| INSTRUCTIONS TO FOLLOW |
Please set down exactly the lines of the listing below from the line containing "#9cbcb9; stroke: #707d75" through the line containing "#f6ecd5; stroke: #6a5c4a;", both lines included, leaving out all other lines.

| DATA SUPPLIED |
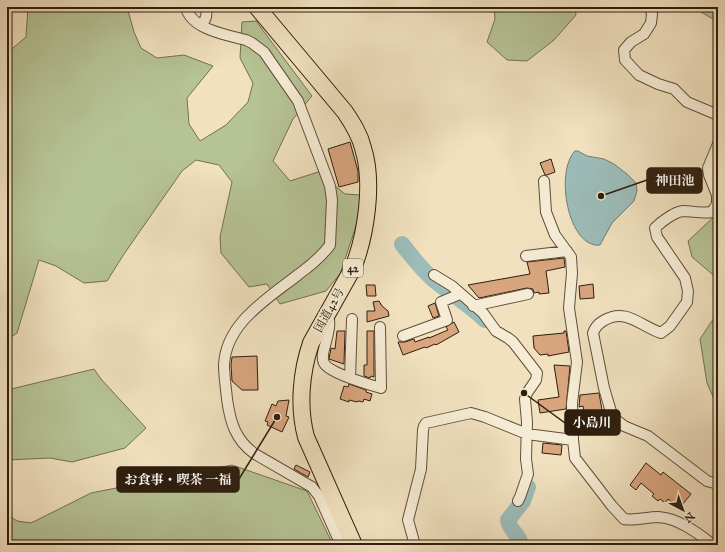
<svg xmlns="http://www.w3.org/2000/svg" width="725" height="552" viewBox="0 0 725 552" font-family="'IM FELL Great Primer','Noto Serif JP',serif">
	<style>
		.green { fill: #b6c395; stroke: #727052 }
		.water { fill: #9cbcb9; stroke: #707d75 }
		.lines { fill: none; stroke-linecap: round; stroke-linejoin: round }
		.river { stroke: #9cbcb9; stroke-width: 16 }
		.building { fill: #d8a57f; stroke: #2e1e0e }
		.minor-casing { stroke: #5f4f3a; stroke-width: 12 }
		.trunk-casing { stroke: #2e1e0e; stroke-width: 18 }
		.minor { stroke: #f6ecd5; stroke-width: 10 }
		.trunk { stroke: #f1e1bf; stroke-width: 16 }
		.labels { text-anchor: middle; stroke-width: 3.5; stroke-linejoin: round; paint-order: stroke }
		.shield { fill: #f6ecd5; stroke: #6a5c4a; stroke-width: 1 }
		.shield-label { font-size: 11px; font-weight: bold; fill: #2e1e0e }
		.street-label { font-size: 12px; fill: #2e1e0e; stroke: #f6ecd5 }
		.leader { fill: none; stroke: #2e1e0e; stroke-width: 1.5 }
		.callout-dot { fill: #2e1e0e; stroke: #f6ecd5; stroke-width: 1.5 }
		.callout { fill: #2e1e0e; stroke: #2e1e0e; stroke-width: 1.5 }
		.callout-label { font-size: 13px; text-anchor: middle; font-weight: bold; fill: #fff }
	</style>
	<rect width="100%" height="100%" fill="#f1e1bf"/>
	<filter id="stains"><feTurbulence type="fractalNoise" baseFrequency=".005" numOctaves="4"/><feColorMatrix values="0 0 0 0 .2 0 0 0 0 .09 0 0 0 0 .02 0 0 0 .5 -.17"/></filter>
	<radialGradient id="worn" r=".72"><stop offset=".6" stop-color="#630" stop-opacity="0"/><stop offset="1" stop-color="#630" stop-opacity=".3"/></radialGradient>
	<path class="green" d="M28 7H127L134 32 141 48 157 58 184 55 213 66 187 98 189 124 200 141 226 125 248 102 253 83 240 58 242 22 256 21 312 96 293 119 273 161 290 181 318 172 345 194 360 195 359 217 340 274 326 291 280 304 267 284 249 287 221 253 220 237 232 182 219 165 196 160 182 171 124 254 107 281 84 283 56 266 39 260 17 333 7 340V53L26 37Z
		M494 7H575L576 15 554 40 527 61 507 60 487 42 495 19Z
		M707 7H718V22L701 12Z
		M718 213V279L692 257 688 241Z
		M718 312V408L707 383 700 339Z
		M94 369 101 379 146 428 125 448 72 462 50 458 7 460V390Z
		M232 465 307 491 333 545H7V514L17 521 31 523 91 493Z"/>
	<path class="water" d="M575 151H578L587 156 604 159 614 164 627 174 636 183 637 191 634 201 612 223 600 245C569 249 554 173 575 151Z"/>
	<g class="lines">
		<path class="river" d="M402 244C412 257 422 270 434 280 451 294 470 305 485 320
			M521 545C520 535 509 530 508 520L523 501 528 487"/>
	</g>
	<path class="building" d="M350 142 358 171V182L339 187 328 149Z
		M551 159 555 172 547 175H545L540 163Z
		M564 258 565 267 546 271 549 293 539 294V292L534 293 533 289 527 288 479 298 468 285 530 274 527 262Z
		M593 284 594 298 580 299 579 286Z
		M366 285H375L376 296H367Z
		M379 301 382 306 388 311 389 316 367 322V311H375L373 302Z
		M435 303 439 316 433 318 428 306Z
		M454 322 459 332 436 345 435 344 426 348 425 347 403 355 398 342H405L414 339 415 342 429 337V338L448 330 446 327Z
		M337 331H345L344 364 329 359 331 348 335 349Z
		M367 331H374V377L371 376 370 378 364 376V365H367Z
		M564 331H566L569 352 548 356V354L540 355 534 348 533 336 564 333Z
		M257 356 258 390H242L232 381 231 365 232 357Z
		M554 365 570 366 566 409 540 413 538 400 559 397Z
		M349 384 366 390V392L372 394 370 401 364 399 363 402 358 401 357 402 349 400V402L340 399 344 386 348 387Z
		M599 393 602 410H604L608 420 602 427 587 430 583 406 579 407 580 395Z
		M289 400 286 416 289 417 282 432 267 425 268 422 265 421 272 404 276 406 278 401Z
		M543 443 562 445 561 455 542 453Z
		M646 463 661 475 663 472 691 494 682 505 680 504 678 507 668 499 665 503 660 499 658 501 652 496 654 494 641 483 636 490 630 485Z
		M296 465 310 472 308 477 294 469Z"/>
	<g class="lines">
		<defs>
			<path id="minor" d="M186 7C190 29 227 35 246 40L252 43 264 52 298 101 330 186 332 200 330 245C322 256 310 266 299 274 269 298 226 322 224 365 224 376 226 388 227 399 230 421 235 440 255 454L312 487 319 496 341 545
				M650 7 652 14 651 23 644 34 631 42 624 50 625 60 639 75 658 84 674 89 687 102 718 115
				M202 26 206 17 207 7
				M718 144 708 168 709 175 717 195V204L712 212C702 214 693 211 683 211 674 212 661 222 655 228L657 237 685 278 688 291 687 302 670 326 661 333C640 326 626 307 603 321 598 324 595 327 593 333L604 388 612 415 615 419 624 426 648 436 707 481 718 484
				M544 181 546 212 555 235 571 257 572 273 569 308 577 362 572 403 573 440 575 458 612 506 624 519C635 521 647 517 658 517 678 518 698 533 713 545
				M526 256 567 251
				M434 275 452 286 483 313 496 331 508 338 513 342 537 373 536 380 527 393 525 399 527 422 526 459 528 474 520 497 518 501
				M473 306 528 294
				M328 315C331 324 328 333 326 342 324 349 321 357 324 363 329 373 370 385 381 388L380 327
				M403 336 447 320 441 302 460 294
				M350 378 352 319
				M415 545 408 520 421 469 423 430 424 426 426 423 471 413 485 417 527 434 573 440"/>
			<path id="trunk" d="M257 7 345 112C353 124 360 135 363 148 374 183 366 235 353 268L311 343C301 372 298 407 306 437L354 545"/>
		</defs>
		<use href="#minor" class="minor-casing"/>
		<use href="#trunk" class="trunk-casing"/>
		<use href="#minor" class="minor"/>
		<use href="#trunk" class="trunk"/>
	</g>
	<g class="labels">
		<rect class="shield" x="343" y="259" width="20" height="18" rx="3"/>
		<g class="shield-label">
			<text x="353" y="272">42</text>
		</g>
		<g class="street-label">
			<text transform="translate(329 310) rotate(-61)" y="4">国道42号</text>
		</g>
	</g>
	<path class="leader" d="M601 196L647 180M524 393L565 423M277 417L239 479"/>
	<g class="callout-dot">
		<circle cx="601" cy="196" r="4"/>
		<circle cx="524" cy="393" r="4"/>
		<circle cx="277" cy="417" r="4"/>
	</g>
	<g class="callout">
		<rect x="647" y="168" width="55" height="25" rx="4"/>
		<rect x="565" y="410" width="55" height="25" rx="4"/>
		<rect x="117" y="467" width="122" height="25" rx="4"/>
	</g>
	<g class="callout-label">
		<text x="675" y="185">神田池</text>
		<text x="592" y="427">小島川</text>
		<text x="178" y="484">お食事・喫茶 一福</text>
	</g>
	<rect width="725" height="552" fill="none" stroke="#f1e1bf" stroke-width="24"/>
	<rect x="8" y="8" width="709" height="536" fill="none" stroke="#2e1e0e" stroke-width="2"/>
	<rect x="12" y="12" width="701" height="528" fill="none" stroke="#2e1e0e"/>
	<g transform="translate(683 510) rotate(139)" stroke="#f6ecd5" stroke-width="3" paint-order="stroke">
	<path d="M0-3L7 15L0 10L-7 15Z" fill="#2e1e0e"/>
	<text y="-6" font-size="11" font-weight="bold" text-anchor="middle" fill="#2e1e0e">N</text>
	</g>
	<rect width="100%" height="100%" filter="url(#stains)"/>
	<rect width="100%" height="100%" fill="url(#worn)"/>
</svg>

| SOLUTION |
		.water { fill: #9cbcb9; stroke: #707d75 }
		.lines { fill: none; stroke-linecap: round; stroke-linejoin: round }
		.river { stroke: #9cbcb9; stroke-width: 16 }
		.building { fill: #d8a57f; stroke: #2e1e0e }
		.minor-casing { stroke: #5f4f3a; stroke-width: 12 }
		.trunk-casing { stroke: #2e1e0e; stroke-width: 18 }
		.minor { stroke: #f6ecd5; stroke-width: 10 }
		.trunk { stroke: #f1e1bf; stroke-width: 16 }
		.labels { text-anchor: middle; stroke-width: 3.5; stroke-linejoin: round; paint-order: stroke }
		.shield { fill: #f6ecd5; stroke: #6a5c4a; stroke-width: 1 }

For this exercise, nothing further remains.